Product Specifications

Product Name: Indian Novartis Edition Tauritmo (Midostaurin) 25 mg Capsules, 112-Count (RYDAPT / PKC412)

Common Name: Midostaurin

Active Ingredient: Midostaurin

Dosage Form: Soft Capsules

Specification: 25 mg × 112 capsules per box

Manufacturer: Novartis Pharmaceuticals (India)

Indications:

1. In combination with chemotherapy (standard cytarabine and daunorubicin induction chemotherapy, followed by cytarabine consolidation chemotherapy) for the treatment of newly diagnosed adult patients with *FLT3*-mutated acute myeloid leukemia (AML). Midostaurin (Tauritmo) is not indicated as a single-agent induction therapy for AML.

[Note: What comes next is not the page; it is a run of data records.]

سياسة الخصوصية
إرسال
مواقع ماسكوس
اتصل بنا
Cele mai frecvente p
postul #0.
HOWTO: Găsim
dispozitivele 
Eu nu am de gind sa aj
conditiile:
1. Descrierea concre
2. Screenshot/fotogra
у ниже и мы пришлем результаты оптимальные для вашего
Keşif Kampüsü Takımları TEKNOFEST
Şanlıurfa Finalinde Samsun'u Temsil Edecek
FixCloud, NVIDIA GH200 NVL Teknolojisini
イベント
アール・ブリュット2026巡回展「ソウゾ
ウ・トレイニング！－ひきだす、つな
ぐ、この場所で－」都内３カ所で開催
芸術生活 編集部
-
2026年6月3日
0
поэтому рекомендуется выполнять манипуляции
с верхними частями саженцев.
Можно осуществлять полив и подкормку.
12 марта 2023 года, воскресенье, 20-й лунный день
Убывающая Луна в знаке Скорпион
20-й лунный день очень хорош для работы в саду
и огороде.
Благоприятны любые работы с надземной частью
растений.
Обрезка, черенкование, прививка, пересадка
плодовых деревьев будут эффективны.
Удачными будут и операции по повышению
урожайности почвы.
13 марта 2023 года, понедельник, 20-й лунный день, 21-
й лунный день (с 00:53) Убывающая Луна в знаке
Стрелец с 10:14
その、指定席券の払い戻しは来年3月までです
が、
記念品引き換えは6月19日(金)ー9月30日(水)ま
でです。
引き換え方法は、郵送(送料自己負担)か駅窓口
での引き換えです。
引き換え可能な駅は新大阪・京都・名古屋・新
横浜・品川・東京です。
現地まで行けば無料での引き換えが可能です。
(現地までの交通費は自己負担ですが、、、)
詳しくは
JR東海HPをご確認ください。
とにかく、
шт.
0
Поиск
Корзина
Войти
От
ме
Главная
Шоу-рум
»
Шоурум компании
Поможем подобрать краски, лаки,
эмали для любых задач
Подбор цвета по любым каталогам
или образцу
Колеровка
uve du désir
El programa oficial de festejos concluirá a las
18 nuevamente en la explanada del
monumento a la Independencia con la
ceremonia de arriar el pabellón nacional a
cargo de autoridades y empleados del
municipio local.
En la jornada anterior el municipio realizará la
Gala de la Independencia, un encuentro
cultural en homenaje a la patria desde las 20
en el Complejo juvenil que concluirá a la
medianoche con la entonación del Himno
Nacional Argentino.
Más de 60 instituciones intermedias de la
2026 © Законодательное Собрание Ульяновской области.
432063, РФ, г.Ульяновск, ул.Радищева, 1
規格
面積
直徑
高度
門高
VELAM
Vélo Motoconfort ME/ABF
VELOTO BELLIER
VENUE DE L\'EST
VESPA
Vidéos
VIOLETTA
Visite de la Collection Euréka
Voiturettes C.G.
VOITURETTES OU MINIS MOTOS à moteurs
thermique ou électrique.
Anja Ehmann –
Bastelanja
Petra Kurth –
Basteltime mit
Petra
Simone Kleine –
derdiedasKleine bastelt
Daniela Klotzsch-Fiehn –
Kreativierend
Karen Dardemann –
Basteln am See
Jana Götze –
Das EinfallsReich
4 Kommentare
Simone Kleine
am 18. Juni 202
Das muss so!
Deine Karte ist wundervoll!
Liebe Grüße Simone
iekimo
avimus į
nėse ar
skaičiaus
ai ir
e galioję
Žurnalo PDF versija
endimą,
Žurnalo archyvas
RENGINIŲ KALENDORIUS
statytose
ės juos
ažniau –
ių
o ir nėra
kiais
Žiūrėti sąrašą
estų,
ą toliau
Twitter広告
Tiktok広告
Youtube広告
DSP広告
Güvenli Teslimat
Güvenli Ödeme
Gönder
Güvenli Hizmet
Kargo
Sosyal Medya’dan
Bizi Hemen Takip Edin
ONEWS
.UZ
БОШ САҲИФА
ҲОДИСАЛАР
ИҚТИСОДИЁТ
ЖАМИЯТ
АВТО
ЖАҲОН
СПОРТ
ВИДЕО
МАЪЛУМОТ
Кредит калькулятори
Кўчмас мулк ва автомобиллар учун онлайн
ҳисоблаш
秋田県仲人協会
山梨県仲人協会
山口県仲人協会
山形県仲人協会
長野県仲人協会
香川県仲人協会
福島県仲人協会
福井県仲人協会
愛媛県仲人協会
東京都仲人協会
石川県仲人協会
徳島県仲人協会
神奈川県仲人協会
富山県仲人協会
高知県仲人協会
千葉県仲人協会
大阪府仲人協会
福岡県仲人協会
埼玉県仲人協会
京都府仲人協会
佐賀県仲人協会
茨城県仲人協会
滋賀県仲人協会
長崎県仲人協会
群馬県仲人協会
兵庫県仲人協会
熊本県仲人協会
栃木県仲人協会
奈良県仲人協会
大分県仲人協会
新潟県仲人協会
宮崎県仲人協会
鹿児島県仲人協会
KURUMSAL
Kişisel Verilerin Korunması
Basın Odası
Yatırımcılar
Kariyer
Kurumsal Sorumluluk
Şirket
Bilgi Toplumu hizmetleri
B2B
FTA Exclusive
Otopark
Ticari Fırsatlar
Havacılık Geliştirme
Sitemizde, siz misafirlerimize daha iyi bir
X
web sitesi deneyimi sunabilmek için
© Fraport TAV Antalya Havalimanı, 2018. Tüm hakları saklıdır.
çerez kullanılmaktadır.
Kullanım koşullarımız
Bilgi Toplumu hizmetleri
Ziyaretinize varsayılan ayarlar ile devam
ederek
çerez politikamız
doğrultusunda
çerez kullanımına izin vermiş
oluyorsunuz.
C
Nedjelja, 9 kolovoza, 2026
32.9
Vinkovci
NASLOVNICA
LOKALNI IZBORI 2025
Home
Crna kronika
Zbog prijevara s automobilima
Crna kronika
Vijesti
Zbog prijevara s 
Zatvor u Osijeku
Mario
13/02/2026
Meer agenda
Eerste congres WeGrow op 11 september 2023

2. Aggressive systemic mastocytosis (ASM), systemic mastocytosis with associated hematological neoplasm (SM-AHN), or mast cell leukemia (MCL).

Dosage and Administration: • 50 mg (2 capsules) per dose, twice daily, taken orally with food. For the treatment of aggressive systemic mastocytosis (ASM), systemic mastocytosis with associated hematological neoplasm (SM-AHN), or mast cell leukemia (MCL), the standard dosage is:

• 100 mg (4 capsules) per dose, twice daily, taken orally with food.